Yes !! Il l’a fait ! Vingt-huit ans après la première Palme d’Or attribuée à une réalisatrice, Spike Lee a enfin brisé ce qui commençait à ressembler à un mauvais sort: Julia Ducournau devient la deuxième femme à remporter le prix (et la première à ne pas devoir le partager).
Et elle le reçoit pour un film qui a sans doute ravi le président du jury Spike Lee, tant et si bien qu’il a voulu l’annoncer dès le début de la cérémonie. Tout le monde a fait semblant de ne rien avoir entendu et la soirée a suivi son cours cahin-caha. Mais qu’avait donc fumé Spike Lee ? A-t-il mal interprété l’invitation de la maîtresse de cérémonie Dora Tillier à annoncer « the first prize » ? Le déroulement n’est-il pas répété préalablement ? Spike Lee n’a pas vraiment donné d’explication à sa gaffe (ce n’était d’ailleurs pas la seule), déclarant par après qu’il s’était simplement planté.

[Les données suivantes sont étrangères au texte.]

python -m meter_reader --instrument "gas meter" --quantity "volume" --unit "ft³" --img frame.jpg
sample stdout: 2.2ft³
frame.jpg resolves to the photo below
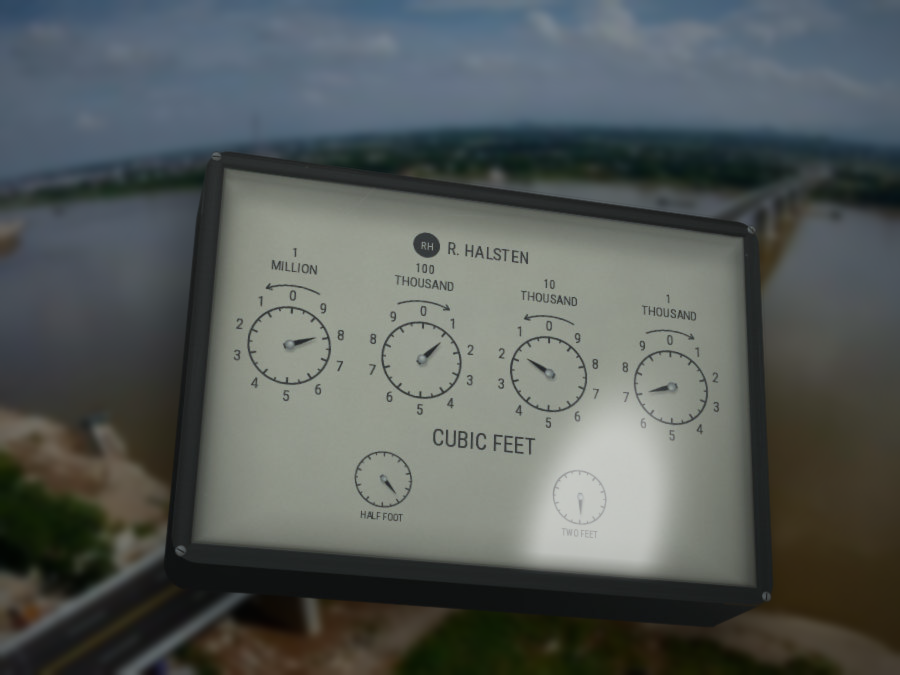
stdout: 811700ft³
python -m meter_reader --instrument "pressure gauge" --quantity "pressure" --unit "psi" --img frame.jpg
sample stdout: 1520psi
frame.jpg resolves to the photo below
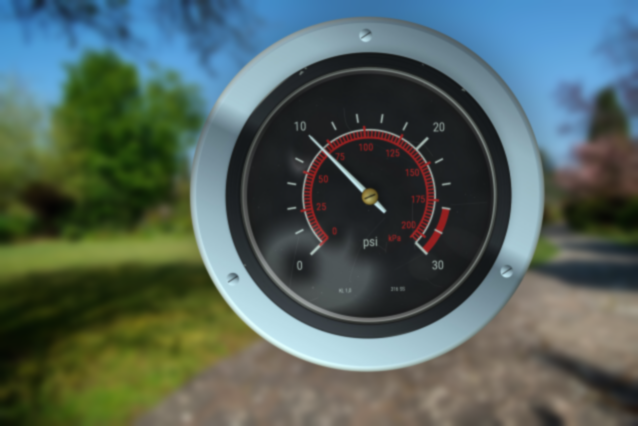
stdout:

Titane est une Palme d’Or réjouissante, pas seulement parce que le film a été réalisé par une femme. C’est aussi un choix osé car il est loin d’avoir fait l’unanimité sur la Croisette. De fait, Titane n’est pas un film parfait et Julia Ducournau a été la première à le dire en recevant le prix. Mais il est arrivé comme une bombe dans une compétition par ailleurs très pondérée et raisonnable, à quelques exceptions près. L’une d’elle est Annette qui repart avec le prix de la mise en scène. L’autre était Benedetta, annoncé comme scandaleux avant qu’on n’en ait vu la première image mais qui, comparé à Titane, paraît dépassé, presque poussiéreux avec ses airs de porno soft et un anticléricalisme divertissant mais un peu périmé.

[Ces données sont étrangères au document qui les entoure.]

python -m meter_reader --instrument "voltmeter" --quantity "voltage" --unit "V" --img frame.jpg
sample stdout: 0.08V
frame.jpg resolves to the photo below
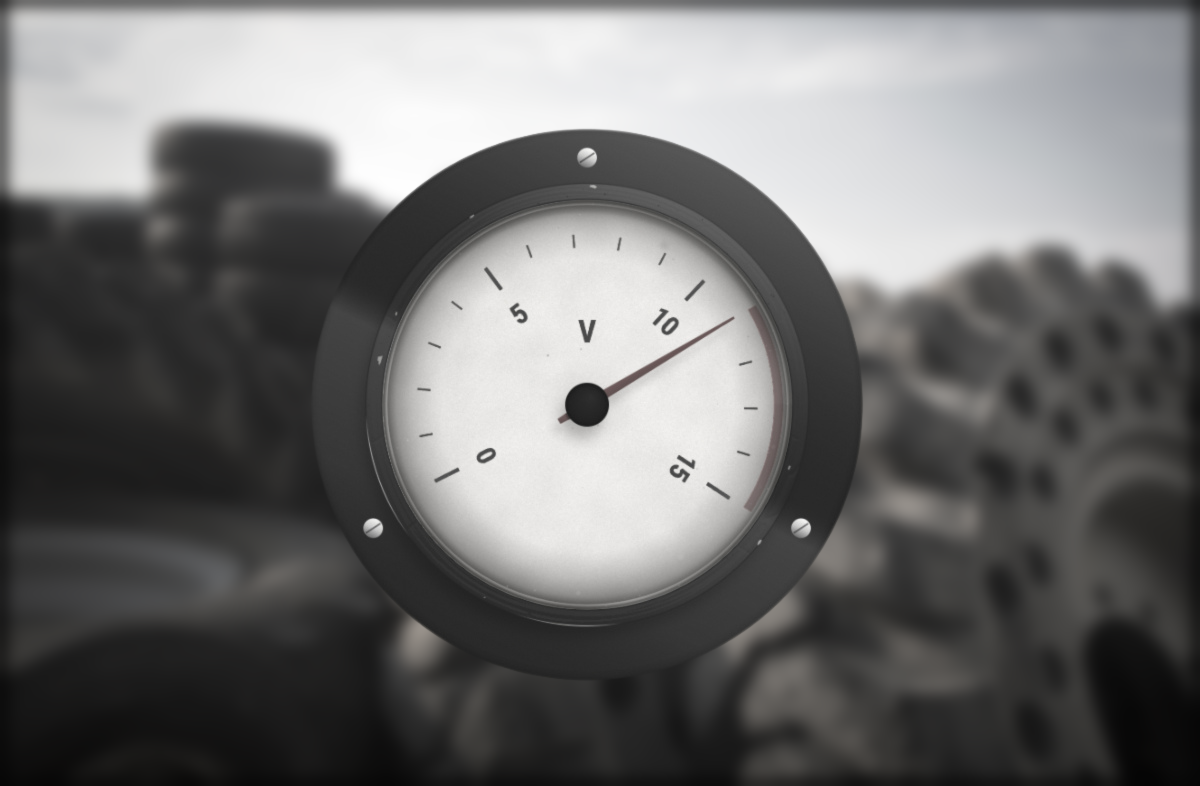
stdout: 11V
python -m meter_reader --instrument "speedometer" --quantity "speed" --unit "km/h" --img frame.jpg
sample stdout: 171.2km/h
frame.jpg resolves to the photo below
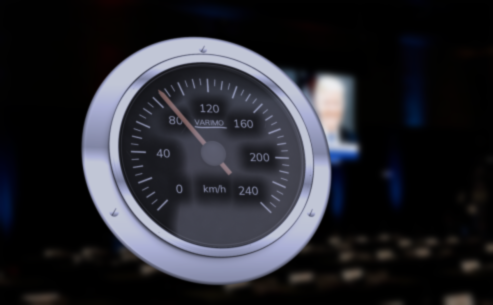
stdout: 85km/h
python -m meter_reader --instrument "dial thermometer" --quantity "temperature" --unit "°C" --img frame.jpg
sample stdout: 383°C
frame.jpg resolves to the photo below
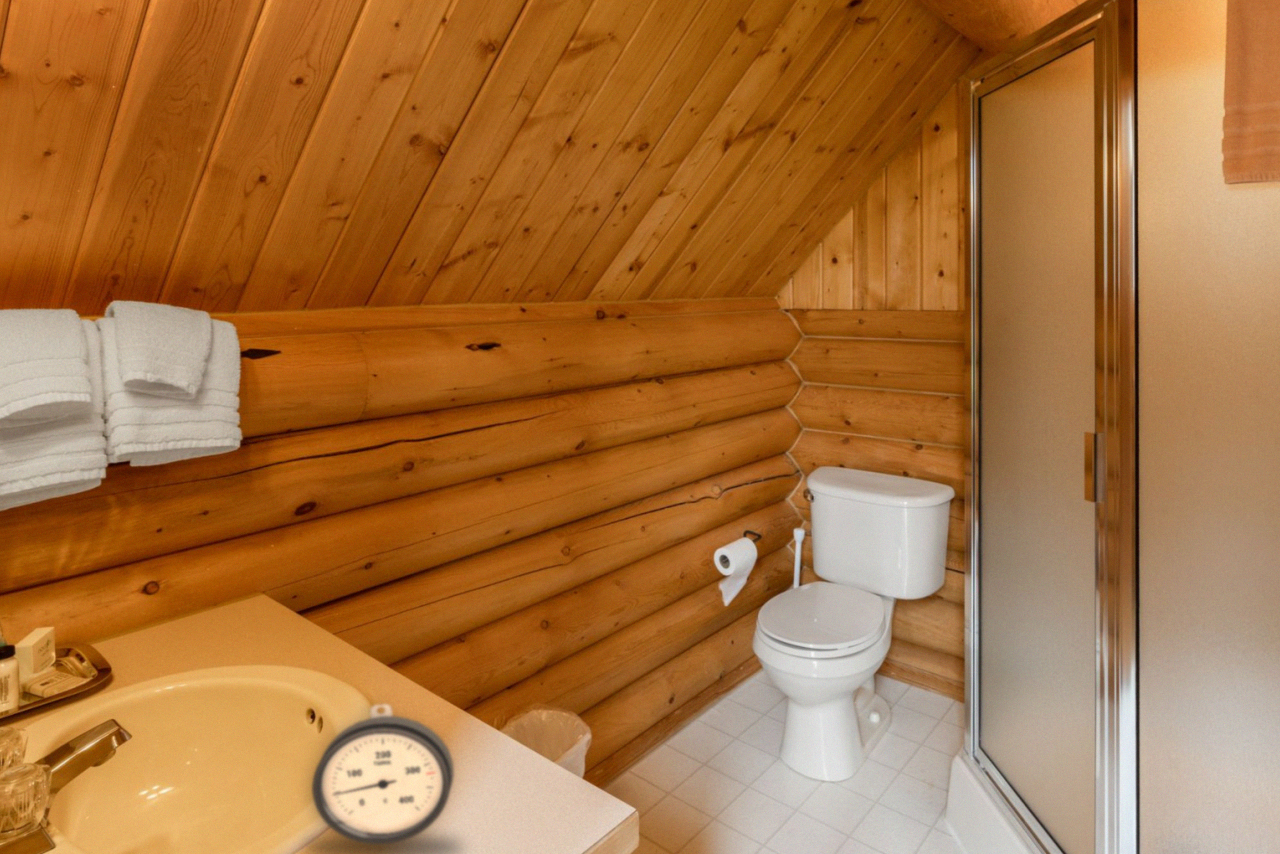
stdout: 50°C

❝Titane est arrivé comme une bombe dans une compétition par ailleurs très pondérée et raisonnable.❞
Le favori de la critique, Drive My Car, est reparti avec un Prix du scénario qu’on ne peut guère contester pour le réalisateur Ryusuke Hamaguchi et son coscénariste Takamasa Oe qui ont adapté une nouvelle de Haruki Murakami. Un héros, également très prisé, reçoit un des deux Grands Prix du Jury, l’autre allant de façon plus surprenante à Compartiment no. 6 du Finlandais Juho Kuosmanen.

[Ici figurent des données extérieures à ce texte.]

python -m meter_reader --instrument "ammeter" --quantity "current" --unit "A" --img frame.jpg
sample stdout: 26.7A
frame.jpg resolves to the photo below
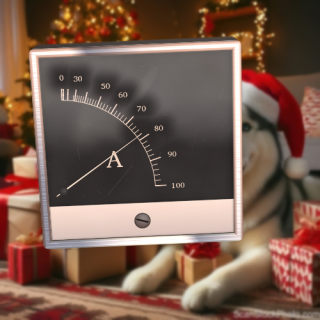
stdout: 78A
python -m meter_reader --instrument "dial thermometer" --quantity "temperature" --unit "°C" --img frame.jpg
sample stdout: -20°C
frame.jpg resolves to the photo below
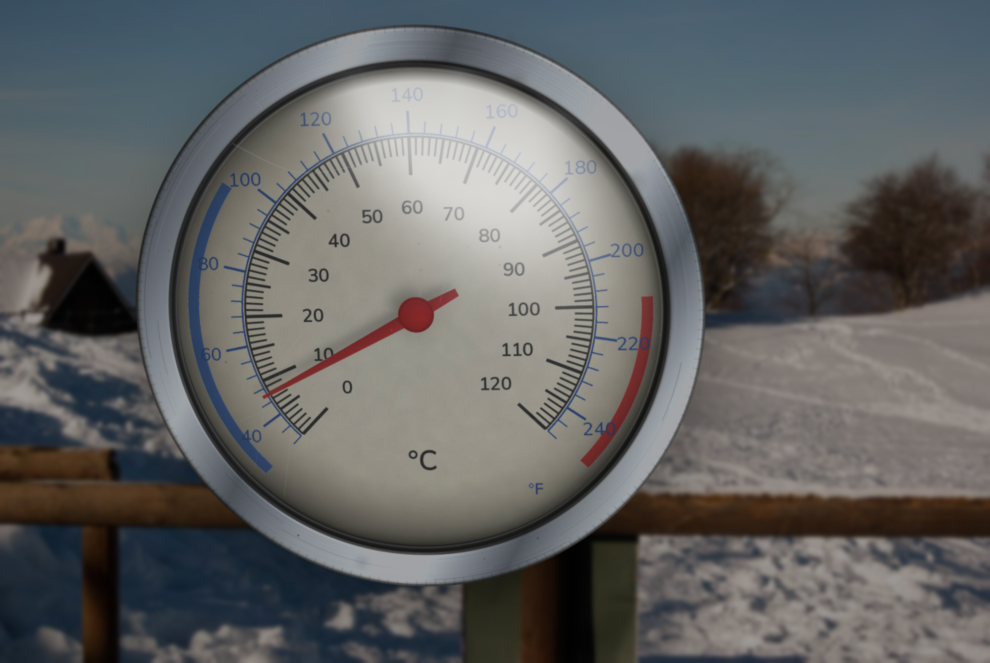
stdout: 8°C
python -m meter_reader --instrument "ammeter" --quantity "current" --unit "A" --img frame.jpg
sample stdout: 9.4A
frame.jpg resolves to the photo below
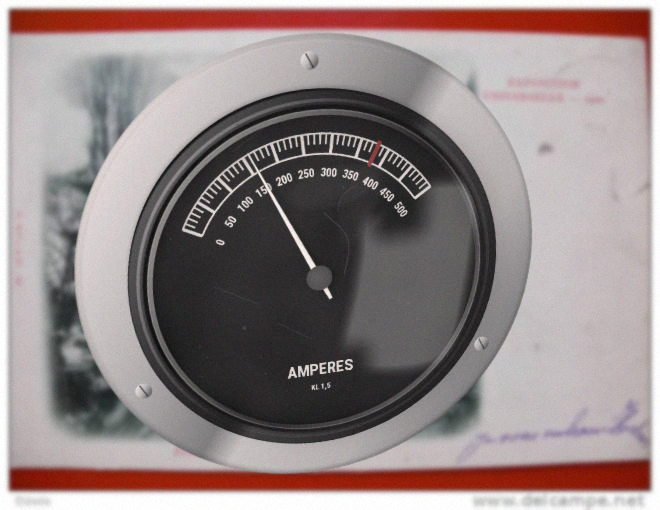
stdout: 160A
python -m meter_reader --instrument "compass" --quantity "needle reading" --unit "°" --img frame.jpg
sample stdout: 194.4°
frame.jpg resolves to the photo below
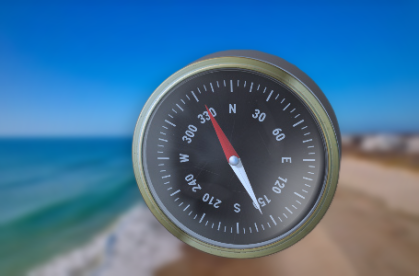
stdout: 335°
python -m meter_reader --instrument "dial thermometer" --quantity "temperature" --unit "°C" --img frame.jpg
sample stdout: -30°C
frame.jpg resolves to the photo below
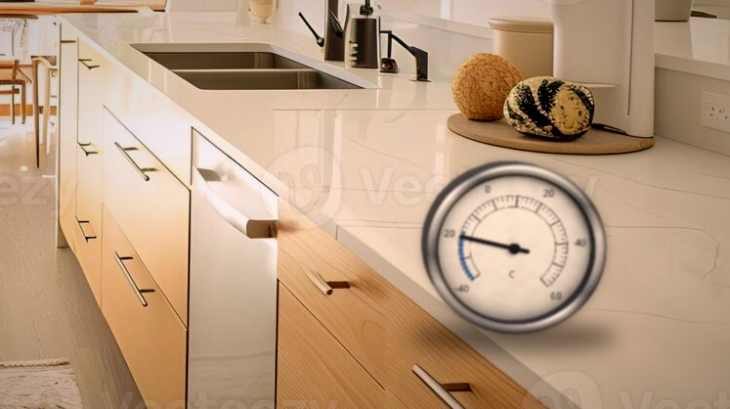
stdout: -20°C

Pour les prix d’interprétation, il y avait plusieurs candidats. Vincent Lindon, stupéfiant dans Titane, étant out puisque chaque film ne peut recevoir qu’un seul prix, les jurés ont choisi Caleb Landry Jones, musicien et acteur américain qui joue le rôle-titre dans Nitram. Jusque-là, il s’était surtout fait remarquer en tant qu’acteur de second plan, dans Three Billboards Outside Ebbing, Missouri ou Get Out. Son physique assez particulier, doux avec quelque chose de menaçant, colle parfaitement au personnage de l’homme qui a massacré 35 personnes en Tasmanie. Renate Reinsve, qui s’est vu attribuer le prix de la meilleure actrice pour son rôle dans Julie (en 12 chapitres), est tout le contraire : un visage ouvert et lumineux qu’on retrouvera certainement très vite dans d’autres films.
Le double prix du jury, qui est en quelque sorte la troisième marche sur le podium après la Palme et le Grand Prix, est allé à deux films peu conventionnels. Le genou d’Ahed est plus un cri de rage qu’une fiction proprement dite alors que Memoria est à la limite du cinéma expérimental. On peut néanmoins saluer la volonté du jury de ne pas écarter ces œuvres.
La mise à l’écart du cinéma d’auteur français
Ce qui frappe en découvrant ce palmarès, c’est autant les films qui en font partie que ceux qui n’y sont pas. Avant le début du festival, la présence française en compétition avait été très commentée. Sept films (huit en comptant Benedetta) français sur vingt-quatre : c’était comme un signal que la France allait sauver le cinéma en péril après plus d’un an de crise sanitaire. Et c’est bien elle qui remporte la Palme d’Or mais on peut difficilement fermer les yeux sur le fait que sur ces huit films, seuls deux se retrouvent au Palmarès – Titane et Annette – et ce sont deux films atypiques dans la cinématographique hexagonale. Le jury n’a visiblement pas apprécié le traditionnel cinéma d’auteur français en ignorant purement et simplement des poids lourds ayant livré des contributions pourtant très honorables comme François Ozon (Tout s’est bien passé), Jacques Audiard (Les Olympiades) et Catherine Corsini (La fracture) mais également les chouchous de la critique française Mia Hansen-Løve (Bergman Island) et Bruno Dumont (France).
Titane est déjà sur les écrans luxembourgeois!